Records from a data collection
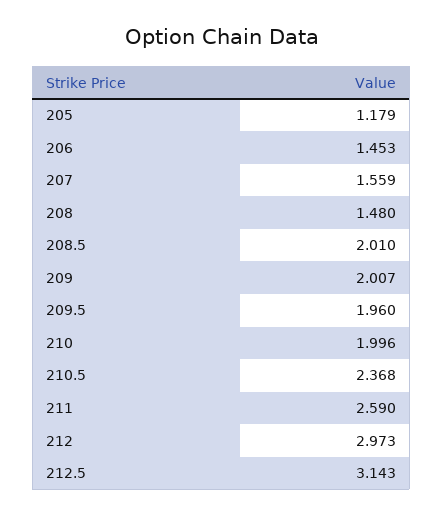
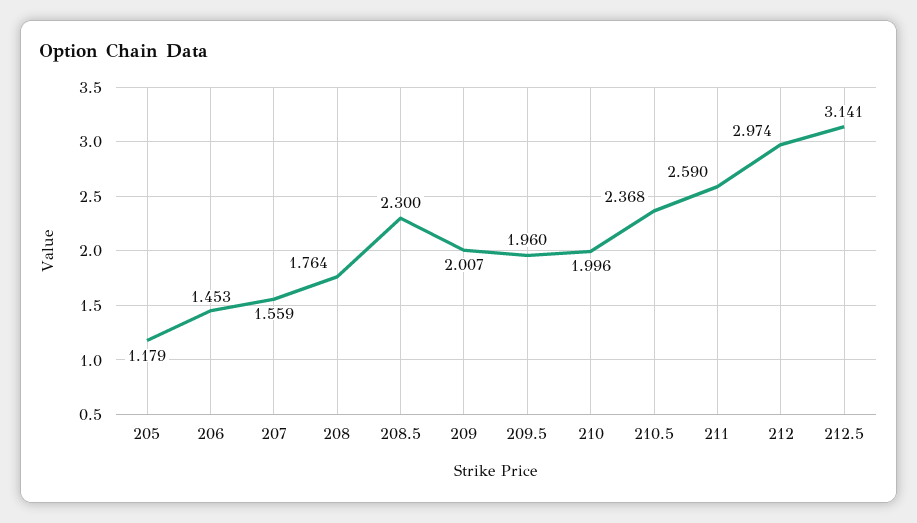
  {
    "205": 1.179,
    "206": 1.453,
    "207": 1.559,
-   "208": 1.48,
+   "208": 1.764,
-   "208.5": 2.01,
+   "208.5": 2.3,
    "209": 2.007,
    "209.5": 1.96,
    "210": 1.996,
    "210.5": 2.368,
    "211": 2.59,
-   "212": 2.973,
+   "212": 2.974,
-   "212.5": 3.143
+   "212.5": 3.141
  }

- DIRECTIONS -
From the first line to the last, write out the data above exactly. Omit the pictures.

- TASK SOLUTION -
  {
    "205": 1.179,
    "206": 1.453,
    "207": 1.559,
-   "208": 1.48,
+   "208": 1.764,
-   "208.5": 2.01,
+   "208.5": 2.3,
    "209": 2.007,
    "209.5": 1.96,
    "210": 1.996,
    "210.5": 2.368,
    "211": 2.59,
-   "212": 2.973,
+   "212": 2.974,
-   "212.5": 3.143
+   "212.5": 3.141
  }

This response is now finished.